Le reazioni dei familiari al processo
Nell’aula della Corte d’Assise del Tribunale di Milano, gli interventi delle parti in causa si protraggono per quasi quattro ore. Prima dell’avvocato della difesa, a parlare sono il pubblico ministero, Francesco De Tommasi, e il legale delle parti civili, Emanuele De Mitri. Il primo chiede che sia messa agli atti una memoria da lui depositata con le valutazioni sulle carte prodotte dal legale Alessia Pontenani – richiesta rigettata dalla corte. Il secondo si fa portavoce della famiglia dell’imputata, che si è costituita parte civile e avanza una richiesta di risarcimento a beneficio della madre e della sorella della Pifferi.

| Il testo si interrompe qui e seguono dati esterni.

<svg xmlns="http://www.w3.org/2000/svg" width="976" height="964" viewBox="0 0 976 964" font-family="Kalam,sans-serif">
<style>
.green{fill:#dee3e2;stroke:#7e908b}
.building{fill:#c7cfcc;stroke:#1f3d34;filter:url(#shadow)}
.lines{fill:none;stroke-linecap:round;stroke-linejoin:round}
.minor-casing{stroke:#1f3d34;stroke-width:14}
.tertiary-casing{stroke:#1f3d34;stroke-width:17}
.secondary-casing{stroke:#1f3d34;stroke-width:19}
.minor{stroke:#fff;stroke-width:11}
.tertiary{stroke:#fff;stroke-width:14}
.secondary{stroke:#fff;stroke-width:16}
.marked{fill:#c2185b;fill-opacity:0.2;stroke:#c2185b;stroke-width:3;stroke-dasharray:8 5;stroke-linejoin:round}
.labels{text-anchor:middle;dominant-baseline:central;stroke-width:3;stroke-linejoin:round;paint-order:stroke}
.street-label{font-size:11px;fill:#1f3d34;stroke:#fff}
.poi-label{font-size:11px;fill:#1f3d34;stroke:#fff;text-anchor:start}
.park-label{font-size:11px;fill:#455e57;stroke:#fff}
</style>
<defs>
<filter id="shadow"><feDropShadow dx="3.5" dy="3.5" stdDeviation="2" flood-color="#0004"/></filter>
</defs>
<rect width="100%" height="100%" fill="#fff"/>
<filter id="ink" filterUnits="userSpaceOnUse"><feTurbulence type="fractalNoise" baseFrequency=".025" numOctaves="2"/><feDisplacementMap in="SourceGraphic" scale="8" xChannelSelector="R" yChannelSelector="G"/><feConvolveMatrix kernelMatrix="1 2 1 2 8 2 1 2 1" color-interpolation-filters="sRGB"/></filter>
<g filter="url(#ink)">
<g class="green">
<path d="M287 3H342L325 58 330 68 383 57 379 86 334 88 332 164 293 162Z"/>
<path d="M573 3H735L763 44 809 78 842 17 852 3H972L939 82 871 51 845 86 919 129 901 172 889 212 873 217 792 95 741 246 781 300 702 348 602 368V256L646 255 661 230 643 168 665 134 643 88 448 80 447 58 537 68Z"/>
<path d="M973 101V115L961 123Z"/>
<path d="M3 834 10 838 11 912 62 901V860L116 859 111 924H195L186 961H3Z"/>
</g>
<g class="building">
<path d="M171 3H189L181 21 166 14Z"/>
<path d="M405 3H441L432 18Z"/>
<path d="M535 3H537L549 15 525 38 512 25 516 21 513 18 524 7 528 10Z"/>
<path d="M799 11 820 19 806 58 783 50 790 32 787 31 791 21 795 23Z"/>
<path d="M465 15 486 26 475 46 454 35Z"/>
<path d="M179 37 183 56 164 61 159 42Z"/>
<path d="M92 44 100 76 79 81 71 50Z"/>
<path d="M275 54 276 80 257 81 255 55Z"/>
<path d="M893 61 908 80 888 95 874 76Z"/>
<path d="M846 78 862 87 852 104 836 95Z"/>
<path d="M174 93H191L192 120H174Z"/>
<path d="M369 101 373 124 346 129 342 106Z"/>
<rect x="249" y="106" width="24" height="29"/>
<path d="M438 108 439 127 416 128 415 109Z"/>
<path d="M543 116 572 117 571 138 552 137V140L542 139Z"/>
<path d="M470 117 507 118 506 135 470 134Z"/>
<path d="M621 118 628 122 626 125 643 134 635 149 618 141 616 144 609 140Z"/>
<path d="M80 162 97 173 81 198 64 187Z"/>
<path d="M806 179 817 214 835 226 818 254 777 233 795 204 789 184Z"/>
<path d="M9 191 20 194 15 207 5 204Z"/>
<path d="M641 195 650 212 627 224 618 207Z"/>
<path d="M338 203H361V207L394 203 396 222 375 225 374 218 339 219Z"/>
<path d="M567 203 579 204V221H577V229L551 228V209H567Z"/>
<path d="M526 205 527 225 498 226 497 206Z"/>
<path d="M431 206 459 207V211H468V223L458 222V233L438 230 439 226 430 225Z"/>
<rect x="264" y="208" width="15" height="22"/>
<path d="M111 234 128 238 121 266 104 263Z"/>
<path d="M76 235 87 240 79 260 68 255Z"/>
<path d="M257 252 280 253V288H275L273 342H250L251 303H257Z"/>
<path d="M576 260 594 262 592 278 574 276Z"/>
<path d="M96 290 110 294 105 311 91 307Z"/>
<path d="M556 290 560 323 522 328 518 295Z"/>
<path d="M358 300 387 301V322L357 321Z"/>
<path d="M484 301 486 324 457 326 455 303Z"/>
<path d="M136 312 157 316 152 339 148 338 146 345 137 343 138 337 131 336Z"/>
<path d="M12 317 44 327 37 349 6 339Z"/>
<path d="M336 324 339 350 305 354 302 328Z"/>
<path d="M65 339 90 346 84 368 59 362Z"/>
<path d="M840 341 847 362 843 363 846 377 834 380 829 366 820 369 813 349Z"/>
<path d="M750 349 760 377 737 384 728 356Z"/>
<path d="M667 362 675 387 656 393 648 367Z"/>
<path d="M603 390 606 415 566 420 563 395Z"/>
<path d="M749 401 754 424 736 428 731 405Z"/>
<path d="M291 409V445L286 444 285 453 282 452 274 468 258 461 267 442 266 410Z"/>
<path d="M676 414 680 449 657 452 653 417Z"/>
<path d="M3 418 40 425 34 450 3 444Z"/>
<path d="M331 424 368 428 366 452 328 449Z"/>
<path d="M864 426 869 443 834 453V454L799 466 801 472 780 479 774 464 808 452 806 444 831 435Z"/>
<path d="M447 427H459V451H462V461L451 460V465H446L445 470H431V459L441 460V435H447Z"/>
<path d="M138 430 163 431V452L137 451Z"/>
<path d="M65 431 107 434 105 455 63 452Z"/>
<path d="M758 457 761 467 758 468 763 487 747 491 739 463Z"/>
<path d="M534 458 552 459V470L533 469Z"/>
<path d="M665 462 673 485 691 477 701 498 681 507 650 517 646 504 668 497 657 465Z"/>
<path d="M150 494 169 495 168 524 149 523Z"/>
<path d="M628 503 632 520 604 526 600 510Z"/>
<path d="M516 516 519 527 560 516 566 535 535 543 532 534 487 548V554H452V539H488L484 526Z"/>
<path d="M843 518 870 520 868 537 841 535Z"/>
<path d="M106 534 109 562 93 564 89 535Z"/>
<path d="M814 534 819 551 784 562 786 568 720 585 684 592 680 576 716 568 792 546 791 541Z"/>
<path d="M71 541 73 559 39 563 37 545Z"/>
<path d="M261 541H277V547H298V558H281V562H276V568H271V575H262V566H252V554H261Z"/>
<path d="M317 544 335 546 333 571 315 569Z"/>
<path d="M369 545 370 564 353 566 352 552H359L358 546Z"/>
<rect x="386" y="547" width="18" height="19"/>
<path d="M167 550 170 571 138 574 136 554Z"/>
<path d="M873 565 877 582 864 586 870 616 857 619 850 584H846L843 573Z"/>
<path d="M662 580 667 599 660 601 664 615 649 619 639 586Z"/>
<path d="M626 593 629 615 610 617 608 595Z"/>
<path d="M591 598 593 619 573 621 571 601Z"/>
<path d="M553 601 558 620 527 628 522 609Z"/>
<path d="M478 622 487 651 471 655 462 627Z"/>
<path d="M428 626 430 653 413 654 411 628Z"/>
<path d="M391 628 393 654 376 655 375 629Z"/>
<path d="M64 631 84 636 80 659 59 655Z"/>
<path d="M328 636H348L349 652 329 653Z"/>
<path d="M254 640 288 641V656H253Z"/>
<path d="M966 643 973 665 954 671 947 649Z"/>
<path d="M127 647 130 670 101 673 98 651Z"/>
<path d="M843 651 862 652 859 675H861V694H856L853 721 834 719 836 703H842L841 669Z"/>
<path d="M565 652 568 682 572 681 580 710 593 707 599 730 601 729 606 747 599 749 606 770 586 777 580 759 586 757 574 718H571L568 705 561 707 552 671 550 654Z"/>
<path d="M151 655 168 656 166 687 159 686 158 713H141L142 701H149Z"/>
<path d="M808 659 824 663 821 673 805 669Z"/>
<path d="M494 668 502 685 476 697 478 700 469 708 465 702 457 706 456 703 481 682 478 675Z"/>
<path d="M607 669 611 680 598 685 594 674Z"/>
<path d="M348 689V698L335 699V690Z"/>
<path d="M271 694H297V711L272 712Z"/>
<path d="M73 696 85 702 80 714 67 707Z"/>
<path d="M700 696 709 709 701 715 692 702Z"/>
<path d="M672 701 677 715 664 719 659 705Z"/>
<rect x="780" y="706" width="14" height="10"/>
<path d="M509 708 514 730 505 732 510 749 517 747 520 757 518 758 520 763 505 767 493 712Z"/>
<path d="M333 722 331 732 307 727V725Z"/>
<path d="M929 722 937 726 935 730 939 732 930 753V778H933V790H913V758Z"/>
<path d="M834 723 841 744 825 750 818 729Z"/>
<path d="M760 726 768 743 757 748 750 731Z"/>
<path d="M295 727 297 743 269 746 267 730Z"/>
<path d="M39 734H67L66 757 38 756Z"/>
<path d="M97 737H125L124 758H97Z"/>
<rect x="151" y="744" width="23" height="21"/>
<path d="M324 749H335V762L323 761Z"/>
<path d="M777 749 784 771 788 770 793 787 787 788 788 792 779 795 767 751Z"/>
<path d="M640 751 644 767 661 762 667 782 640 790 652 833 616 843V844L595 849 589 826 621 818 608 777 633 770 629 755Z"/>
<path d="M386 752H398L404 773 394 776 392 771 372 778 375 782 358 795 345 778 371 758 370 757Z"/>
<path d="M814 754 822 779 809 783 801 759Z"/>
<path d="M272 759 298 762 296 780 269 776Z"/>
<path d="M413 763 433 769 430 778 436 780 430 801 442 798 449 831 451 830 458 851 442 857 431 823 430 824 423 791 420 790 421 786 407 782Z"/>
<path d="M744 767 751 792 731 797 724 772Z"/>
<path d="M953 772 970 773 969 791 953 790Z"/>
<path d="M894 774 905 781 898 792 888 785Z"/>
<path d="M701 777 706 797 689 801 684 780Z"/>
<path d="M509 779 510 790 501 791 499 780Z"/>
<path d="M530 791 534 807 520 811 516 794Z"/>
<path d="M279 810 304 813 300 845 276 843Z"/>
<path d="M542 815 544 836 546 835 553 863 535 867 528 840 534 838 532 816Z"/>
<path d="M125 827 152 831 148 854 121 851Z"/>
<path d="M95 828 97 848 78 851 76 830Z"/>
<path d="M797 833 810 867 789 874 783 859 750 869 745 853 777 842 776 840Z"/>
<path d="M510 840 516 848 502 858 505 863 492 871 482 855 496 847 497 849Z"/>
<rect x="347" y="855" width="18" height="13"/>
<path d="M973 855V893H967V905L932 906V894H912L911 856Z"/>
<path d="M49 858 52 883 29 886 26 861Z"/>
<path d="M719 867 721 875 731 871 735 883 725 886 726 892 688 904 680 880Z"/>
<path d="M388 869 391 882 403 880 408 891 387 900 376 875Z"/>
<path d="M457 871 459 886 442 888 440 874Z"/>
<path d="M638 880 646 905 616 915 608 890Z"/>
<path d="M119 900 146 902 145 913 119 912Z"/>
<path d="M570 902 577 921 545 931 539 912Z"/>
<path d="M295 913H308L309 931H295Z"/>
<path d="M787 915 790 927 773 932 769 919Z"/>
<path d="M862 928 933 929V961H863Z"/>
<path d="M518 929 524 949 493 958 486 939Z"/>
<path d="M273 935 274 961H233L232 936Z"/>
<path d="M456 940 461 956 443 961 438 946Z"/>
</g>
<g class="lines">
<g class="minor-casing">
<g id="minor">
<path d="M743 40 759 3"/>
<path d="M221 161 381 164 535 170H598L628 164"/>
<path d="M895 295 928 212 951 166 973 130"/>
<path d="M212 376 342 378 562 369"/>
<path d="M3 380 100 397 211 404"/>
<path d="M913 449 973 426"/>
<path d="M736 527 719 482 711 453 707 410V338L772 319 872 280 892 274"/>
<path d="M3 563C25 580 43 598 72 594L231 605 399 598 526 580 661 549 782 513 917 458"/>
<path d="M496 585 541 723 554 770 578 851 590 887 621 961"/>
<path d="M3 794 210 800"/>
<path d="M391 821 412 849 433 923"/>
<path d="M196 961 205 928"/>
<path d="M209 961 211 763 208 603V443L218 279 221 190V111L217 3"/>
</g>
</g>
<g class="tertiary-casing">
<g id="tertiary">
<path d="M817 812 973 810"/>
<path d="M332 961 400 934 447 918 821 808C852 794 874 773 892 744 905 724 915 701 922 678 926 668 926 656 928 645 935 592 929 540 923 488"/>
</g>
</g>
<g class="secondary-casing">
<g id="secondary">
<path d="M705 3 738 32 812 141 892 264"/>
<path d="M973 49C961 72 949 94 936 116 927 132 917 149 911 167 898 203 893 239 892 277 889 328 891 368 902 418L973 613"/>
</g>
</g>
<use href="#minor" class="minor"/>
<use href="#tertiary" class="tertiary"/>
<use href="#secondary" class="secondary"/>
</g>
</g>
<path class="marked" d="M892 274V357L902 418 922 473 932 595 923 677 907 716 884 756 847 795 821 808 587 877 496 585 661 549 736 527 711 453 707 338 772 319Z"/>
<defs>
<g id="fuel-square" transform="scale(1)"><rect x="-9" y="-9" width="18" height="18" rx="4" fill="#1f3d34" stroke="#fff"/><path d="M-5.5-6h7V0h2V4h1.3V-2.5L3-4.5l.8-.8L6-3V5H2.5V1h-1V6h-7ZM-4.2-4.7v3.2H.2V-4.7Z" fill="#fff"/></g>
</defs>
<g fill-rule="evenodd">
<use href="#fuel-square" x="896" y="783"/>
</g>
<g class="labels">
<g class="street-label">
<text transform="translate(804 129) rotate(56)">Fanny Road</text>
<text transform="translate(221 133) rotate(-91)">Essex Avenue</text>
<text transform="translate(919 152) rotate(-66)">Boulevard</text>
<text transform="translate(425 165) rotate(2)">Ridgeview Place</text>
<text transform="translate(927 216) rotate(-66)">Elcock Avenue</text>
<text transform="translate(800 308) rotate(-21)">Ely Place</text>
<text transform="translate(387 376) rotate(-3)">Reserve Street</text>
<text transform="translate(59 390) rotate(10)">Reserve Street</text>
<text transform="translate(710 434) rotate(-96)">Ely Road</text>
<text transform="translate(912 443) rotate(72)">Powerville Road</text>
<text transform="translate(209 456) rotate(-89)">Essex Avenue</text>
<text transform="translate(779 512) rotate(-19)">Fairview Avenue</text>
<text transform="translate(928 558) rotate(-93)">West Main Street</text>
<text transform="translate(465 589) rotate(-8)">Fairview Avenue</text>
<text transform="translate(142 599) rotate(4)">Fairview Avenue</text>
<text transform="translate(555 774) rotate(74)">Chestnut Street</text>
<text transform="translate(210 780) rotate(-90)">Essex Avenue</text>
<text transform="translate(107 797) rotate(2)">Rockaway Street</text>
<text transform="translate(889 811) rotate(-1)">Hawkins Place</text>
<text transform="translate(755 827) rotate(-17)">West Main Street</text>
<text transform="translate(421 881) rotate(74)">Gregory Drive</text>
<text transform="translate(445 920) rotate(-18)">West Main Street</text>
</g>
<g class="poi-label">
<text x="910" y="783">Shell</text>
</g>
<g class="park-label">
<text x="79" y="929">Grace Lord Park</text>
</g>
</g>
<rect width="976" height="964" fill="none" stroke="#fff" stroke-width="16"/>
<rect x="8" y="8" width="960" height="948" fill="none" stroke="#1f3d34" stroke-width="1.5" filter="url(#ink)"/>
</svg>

Entrambe sono in aula e le loro reazioni – occhiate, mormorii, fremiti – sono come una didascalia a commento dell’udienza. Le due vengono menzionate più volte nell’arringa dell’avvocato difensore, che muove nei loro confronti un’accusa di responsabilità morale. Come a suggerire che prima di Diana ci sia stata un’altra vittima, Alessia stessa. A termine del processo entrambe si concederanno alla stampa, prendendo le distanze dalla Pifferi e dalla ricostruzione del loro contesto familiare sviluppata in aula.
La lettura della sentenza
Sono circa le 13 quando la Corte si ritira in Camera di consiglio per deliberare. Dopo poco più di due ore i giudici sono già pronti a rientrare. Un tempo lampo, se si considera che in mezzo ci sarà stata anche una pausa per il pranzo. Al rientro in aula la tensione è palpabile. La sorella della Pifferi trema, la madre ha il fiato sospeso. Alessia Pifferi sfila davanti a una schiera di giornalisti con il volto rassegnato. La sua espressione si farà ancora più affranta alla lettura della sentenza da parte del giudice Ilio Mannucci Pacini.
La condanna è la più severa, come richiesto dal pm: ergastolo. Con l’aggravante dei futili motivi e del vincolo di discendenza, cioè del rapporto che intercorre tra madre e figlia. Esclusa la premeditazione. Il giudice stabilisce anche il risarcimento per i familiari, così che nel giro di tre file di posti c’è la desolazione della Pifferi e poco più indietro l’esultanza della madre e della sorella.